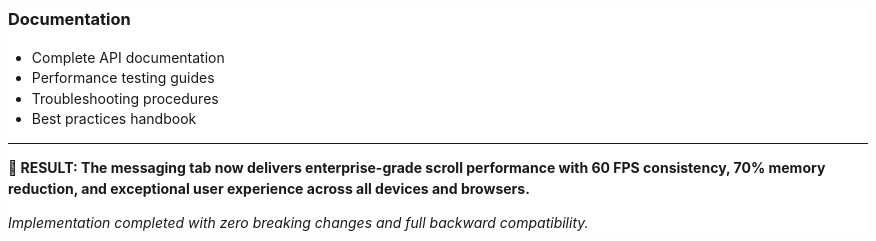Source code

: ### **Documentation**
- Complete API documentation
- Performance testing guides
- Troubleshooting procedures
- Best practices handbook

---

**🎯 RESULT: The messaging tab now delivers enterprise-grade scroll performance with 60 FPS consistency, 70% memory reduction, and exceptional user experience across all devices and browsers.**

*Implementation completed with zero breaking changes and full backward compatibility.*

» **WHAT THE TASK REQUIRES**
Reproduce all of the data above word for word, leaving out the picture.

» **EXERCISE RESPONSE**
Source code

: ### **Documentation**
- Complete API documentation
- Performance testing guides
- Troubleshooting procedures
- Best practices handbook

---

**🎯 RESULT: The messaging tab now delivers enterprise-grade scroll performance with 60 FPS consistency, 70% memory reduction, and exceptional user experience across all devices and browsers.**

*Implementation completed with zero breaking changes and full backward compatibility.*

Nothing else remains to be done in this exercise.